Thread and GoneThread and Gone
A Mainely Needlepoint Mystery #3
Lea Wait
Kensington, December 2015
ISBN 978-1-61773-008-5
Mass Market Paperback

At first glance, Mary Queen of Scots, Marie Antoinette and a coastal Maine village would seem to have little in common. But when a young couple ask Angie Curtis, who runs a needle-craft business, if an old piece of needlepoint they found in the woman’s house is valuable, a tangled history leads to a new crime. Murder.

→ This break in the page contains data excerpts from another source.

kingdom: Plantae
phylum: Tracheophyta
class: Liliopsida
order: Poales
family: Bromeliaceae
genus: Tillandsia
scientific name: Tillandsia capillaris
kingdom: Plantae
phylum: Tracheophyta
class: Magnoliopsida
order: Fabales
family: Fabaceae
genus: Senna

The piece is obviously very old. Local legends and local history hint that either Mary, Queen of Scots or Marie Antoinette could have stitched it, which would make it extremely valuable. Angie’s Gran, a needlework expert, is off on her honeymoon, so Angie consults Sarah, who owns an antiques shop. She also asks her lawyer to keep the piece in her safe. That turns out badly. The lawyer is murdered, and some jewelry and the needlepoint piece vanish. Was the killer after the jewelry or the needlepoint? If the jewelry, is the beautiful old piece now buried in a dumpster, or destroyed?

Feeling responsible, Angie takes on the tasks of digging out the history of the missing artifact, and finding it. As she previously worked for a private detective, she has some skills. She also has friends on the local and state police forces–who warn her to keep out of it. She can’t. It makes an interesting tale.

Lea Wait writes well about history and small-town Maine. I really enjoyed spending time in Haven Harbor. This is the third book in what I hope will be a long and successful series.

Extra nice touch: chapter headings taken from needlepoint pieces worked by children long ago. Fascinating.

Reviewed by Marilyn Nulman, December 2015.